>> BEGIN TEXT EXCERPT

Figure 4. Comparison of (a) “Democratic” thoroughness judge and (b) “neutral” thoroughness judge treatment conditions, as displayed to participants in Study 2.

Data processing and analysis in R

We provide an open-source software package, rechat, to process the chat data that is exported from ReChat into a format convenient for analysis in R. We provide rechat in a GitHub repositoryFootnote 8 with instructions for its use. We also provide replication materialsFootnote 9 that offer examples new users can follow. Here, we describe our analyses at a tutorial level of detail.

First, we downloaded the chat data from ReChat (as a CSV). Then, using the parseChat() function, we read all data into R as a list of chat dataframes and summarized each message’s length using the featurizeChat() function. featurizeChat() can apply any function (which takes a string as its argument) to each chat message and appends the values returned as a new column in the chat dataframes. This allows researchers to apply functions from existing text analysis packages. This can be used to create sentiment scores, add semantic embeddings, or even apply modern language models to generate highly sophisticated content analyses. We, however, wanted to conduct a very simple analysis for demonstration purposes and so summarized message character length using the base R function nchar().

Then, we used summarizeChat() to aggregate from the message to the participant level and bind participant-total-character-counts to the survey data downloaded from Qualtrics. This links the survey data to the participant outcomes measured from the chat data using participants’ completion codes (see Section 3.2). For example, we added a column “char_count” to the survey dataframe, which we used as a proxy for thoroughness. By a similar process, we also constructed measures of message count, word count, and unique word count. We then analyzed predictors of these loquaciousness proxies, in a linearFootnote 10 regression framework. The follow pseudocode summarizes these steps:

library(rechat)

#Parse Chat Data Downloaded from ReChat

chat_data <- parseChat(“path/to/downloaded_file.csv”)

#Featurize Transcripts with Character Counts

chat_data <- featurizeChat(chat_data,

featurization_function = nchar)

#Bind Character Sums to Survey Data

survey_data <- qualtRics::fetch_survey(…)

survey_data <- summarizeChat(survey_data, chat_data,

chat_feature_name = “nchar”,

summary_function = sum,

summary_feature_name = “char_count”)

#Analyze Predictors

mod <- lm(char_count ∼ t + ideo_extremity + male, data = survey_data)

Exploratory analyses of the Study 1 data (see Appendix 10) indicated that participants’ loquaciousness was significantly associated with male gender and liberal political ideology (which, in an all-democrat sample, is equivalent to ideological extremity). We also found that loquaciousness was significantly affected by the experimental treatment described in Section 3.4, such that participants in the neutral accountability condition were more thorough than those in the co-partisan accountability treatment.

>> END TEXT EXCERPT
>> BEGIN GIVEN DATA

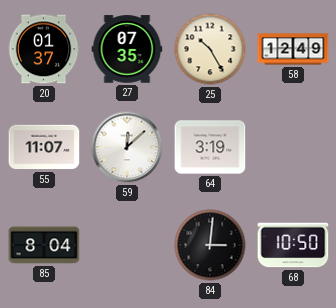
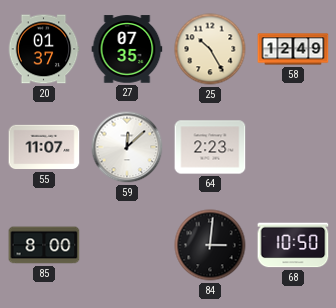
64: 3:19 -> 2:23
85: 8:04 -> 8:00
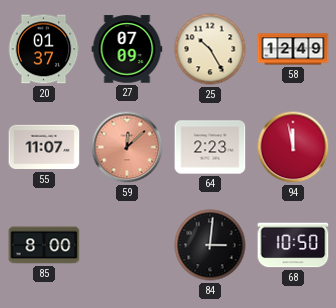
27: 07:35 -> 07:09
59 dial: white -> salmon
94: none -> 11:58
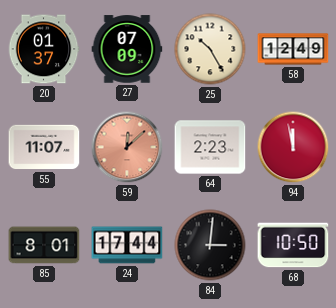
85: 8:00 -> 8:01
24: none -> 17:44
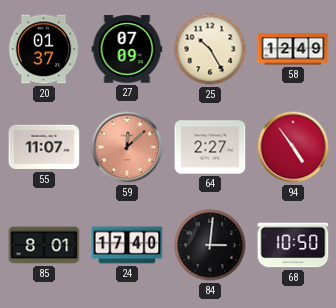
64: 2:23 -> 2:27
94: 11:58 -> 4:54
24: 17:44 -> 17:40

>> END GIVEN DATA

WRITTEN TASKS:
[A] In the excerpt on processing chat data in R, which base R function was used to measure message length?
[B] Pick up the excerpt on processing chat data in R after its final sentence and carry it on.
The data have nothing to do with the excerpt on processing chat data in R.

ANSWERS BELOW:
[A] The base R function nchar() was used to measure message character length.

[B]
We implemented Study 2 as a pre-registeredFootnote 11 replication of these analyses. Our planned analyses of character count (see Table 2, Model 1) did not replicate the Study 1 findings regarding gender and the thoroughness treatment but did replicate the finding regarding ideology. In this all-Democrat sample, more liberal participants were (again) significantly more loquacious than more moderate participants. Exploratory analyses of message count (Table 2, Model 2) offer suggestive evidence of a neutral accountability treatment effect on loquaciousness and an association with male gender, but message count was not the pre-registered outcome variable (see Appendix 11 for detailed analyses).

Table 2. Loquaciousness (Study 2)

Note: *p < 0.1; **p < 0.05; ***p < 0.01.

Conclusion

This paper has introduced tools to lower the start-up costs of studying online textual conversations in a controlled setting. We hope this will help advance scholarship by removing barriers that prevent a broader set of researchers from pursuing such studies.

ReChat is designed to serve the needs of the typical social scientist, rather than conversation specialists. It is not well suited for studying fine-grained aspects of platform design or user interfaces (since these are not adjustable), for which custom-built platforms are inherently more appropriate. Instead, ReChat is designed to expand the space of feasible study designs for the typical academic who is skilled at designing online surveys. For example, it is an ideal tool for behaviorists who wish to augment their survey experiments with a chat component. It is also an excellent entry-level tool for early-career researchers to explore their interest in conversation as a treatment or an outcome. We believe this best serves the field at large by making it easier for more social scientists to study live social interactions using their existing research skills.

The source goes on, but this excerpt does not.